On ne peut pas changer la nature humaine, les idéologies passeront. Le pape Benoît XVI, comme Jean Paul II, distingue l’Évangile de l’idéologie du temps. Si la fin du monde n’est pas pour maintenant, alors qu’elle pourrait aussi bien l’être tôt ou tard, ne serait-ce que pour des raisons sociologiques de soif, il y aura un profond renouveau de l’Église. Sera-t-il en quantité ou en qualité ? Cela est autre chose. Tout dépend de la grâce que Dieu donne. Si Dieu envoie son Esprit Saint, tout repoussera. Si Dieu a décidé que la fin des fins était arrivée, il n’enverra pas son Esprit Saint ; il laissera les générations dans le désert, donc dans l’angoisse, en vue de son retour final.
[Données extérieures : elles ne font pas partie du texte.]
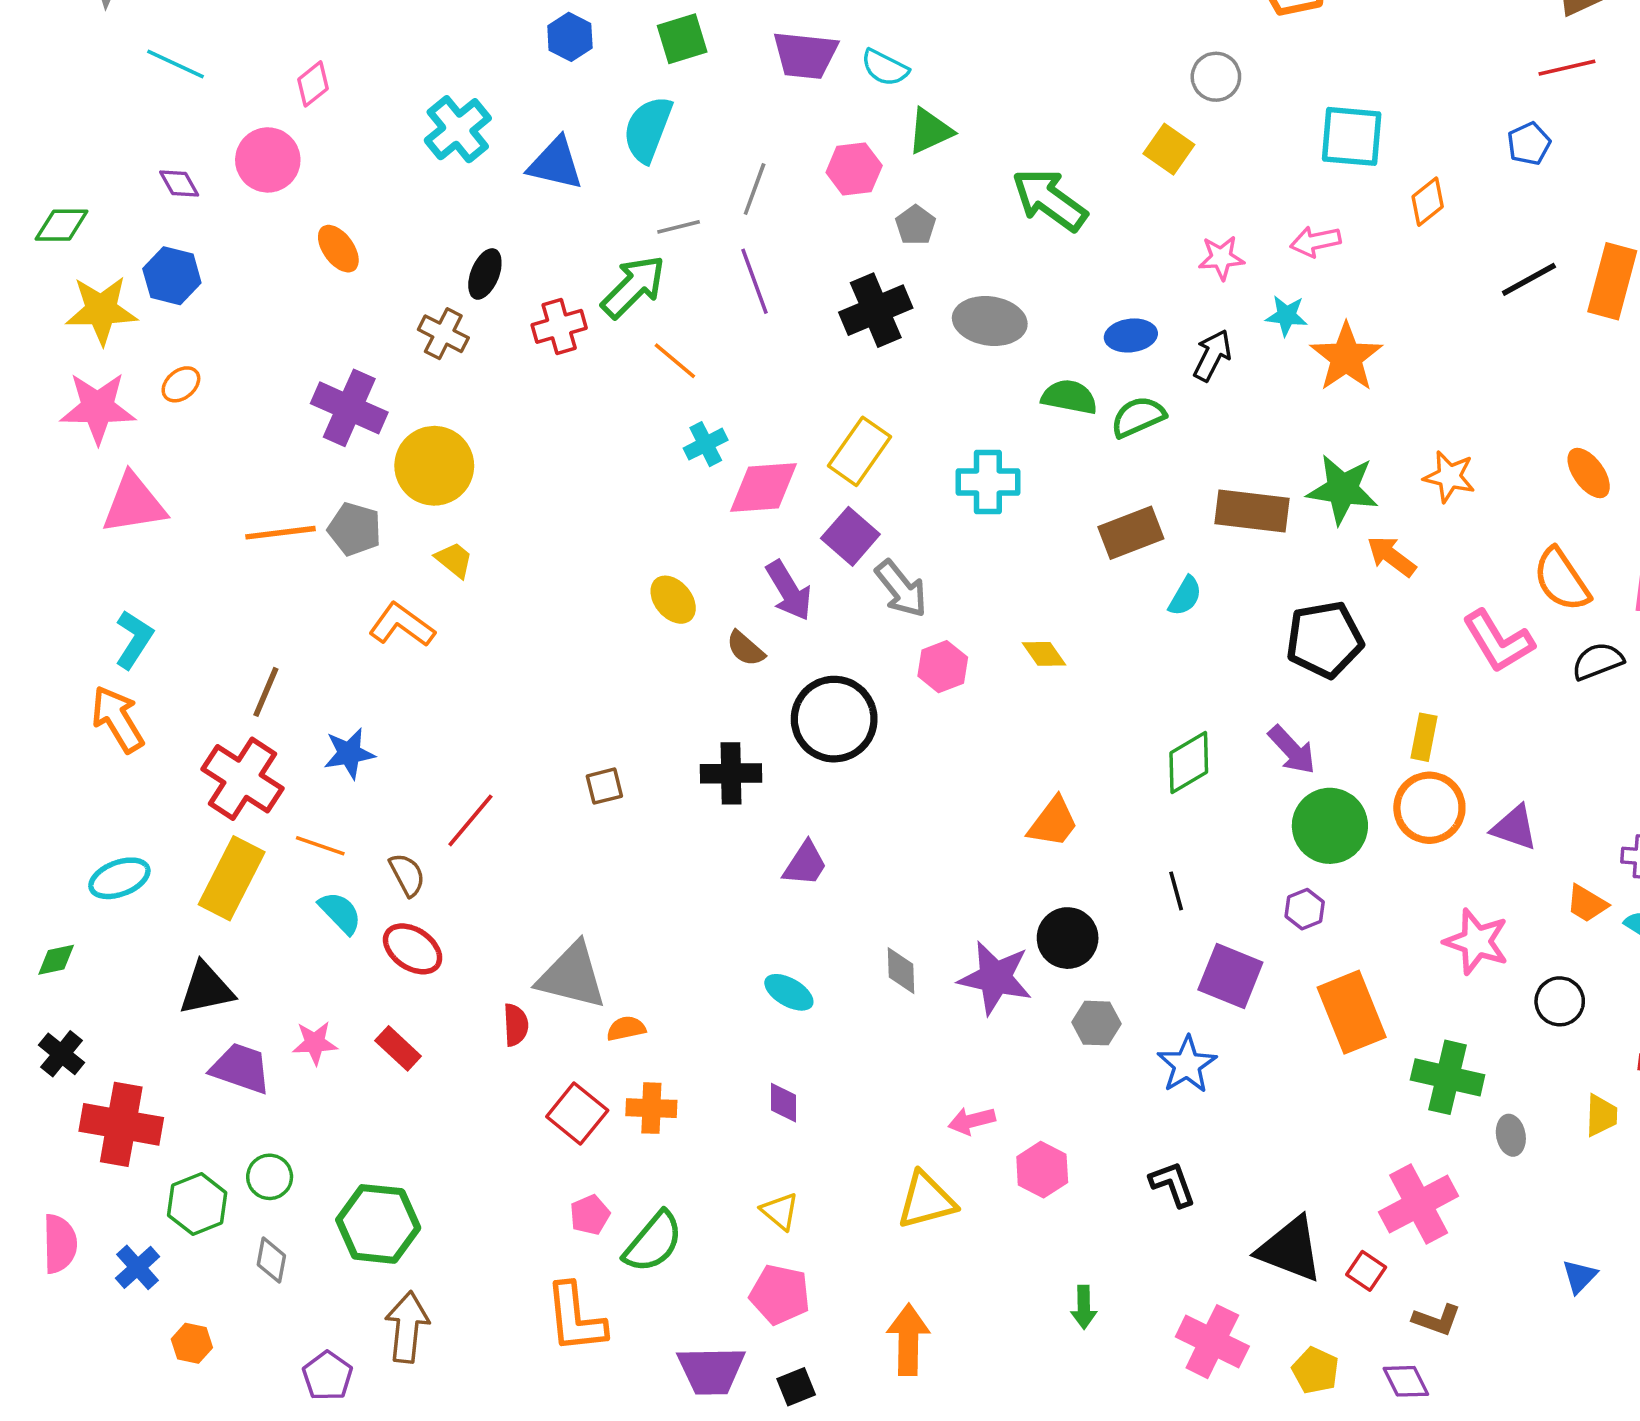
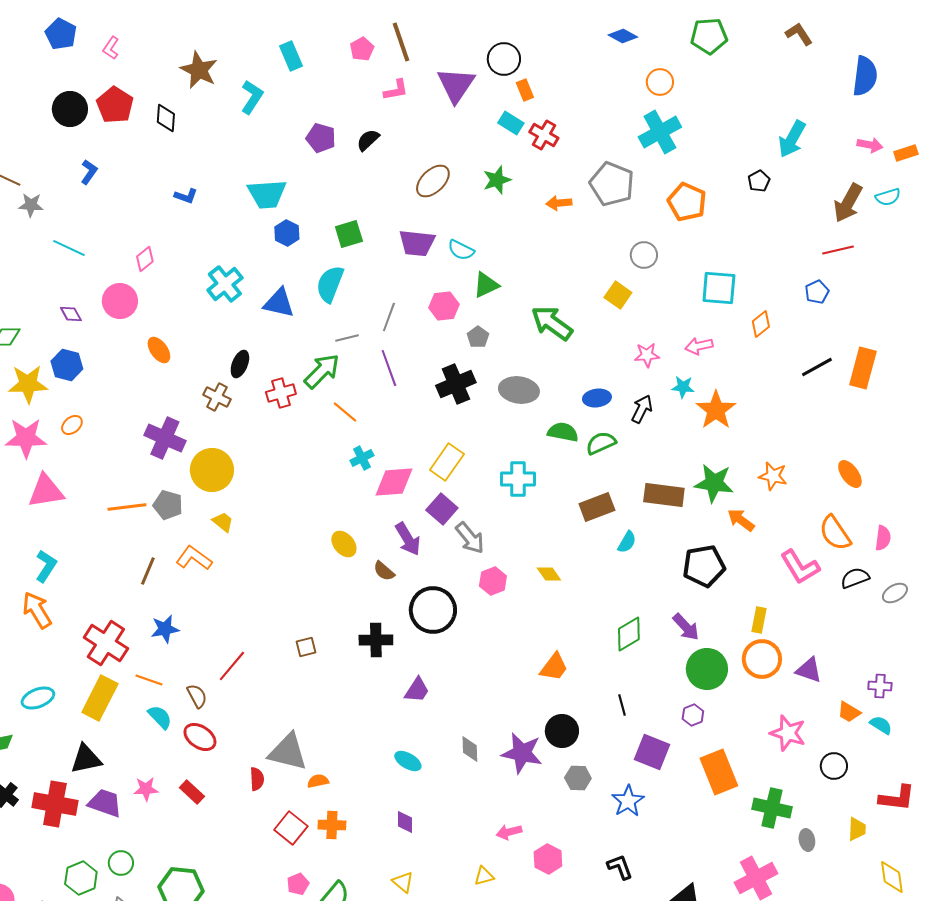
brown line: (266, 692) -> (148, 571), moved
red cross: (121, 1124) -> (55, 804), moved
yellow triangle: (926, 1200) -> (484, 876), size x0.6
Ainsi, ceux qui seront présents sur terre à ce moment-là, écœurés du monde de l’Antéchrist, voyant revenir le vrai Dieu, se précipiteront avec une force jamais égalée dans ses bras, tant ils auront souffert. C’est ce qui se passera à la fin du monde.

D. Klanac : Que doit donc dire l’Église au nom de Jésus ?

A. Dumouch : Elle peut redire aux jeunes – je ne dis pas que cela les rendra chrétiens – le mystère de l’Évangile dans son cœur, à savoir que le Dieu unique, dans sa vie trinitaire, a choisi de créer l’homme pour la vision béatifique, mais qu’il ne peut pas faire autrement que le mettre d’abord sur terre et le faire passer par certaines épreuves, parce que nul ne peut voir Dieu sans mourir à toutes les formes de l’amour de lui-même. Ah ! Si Dieu pouvait empêcher ce passage terrestre ! Mais il ne le peut pas. Et dans son silence au cours de cette petite vie terrestre de 80 ans, il façonne le cœur et, à l’heure de la mort, il se montre par l’humanité de Jésus et offre d’autres étapes jusqu’au moment où enfin on pourra le voir face à face. Évidemment, ce mariage avec Dieu ne sera pas imposé. On peut se détourner de Dieu et, en toute liberté, choisir l’enfer. Se priver de l’amour de Dieu et du prochain.

 

16. Mt 10,5 - 15,24. [↩]

17. Mt 21,21 et Mc 11,23. [↩]

18. Hans Küng, théologien suisse, né en 1928 à Sursee dans le canton de Lucerne (Suisse). [↩]

Arnaud Dumouch et Daria Klanac, Un entretien pour notre temps, Montréal, 2012.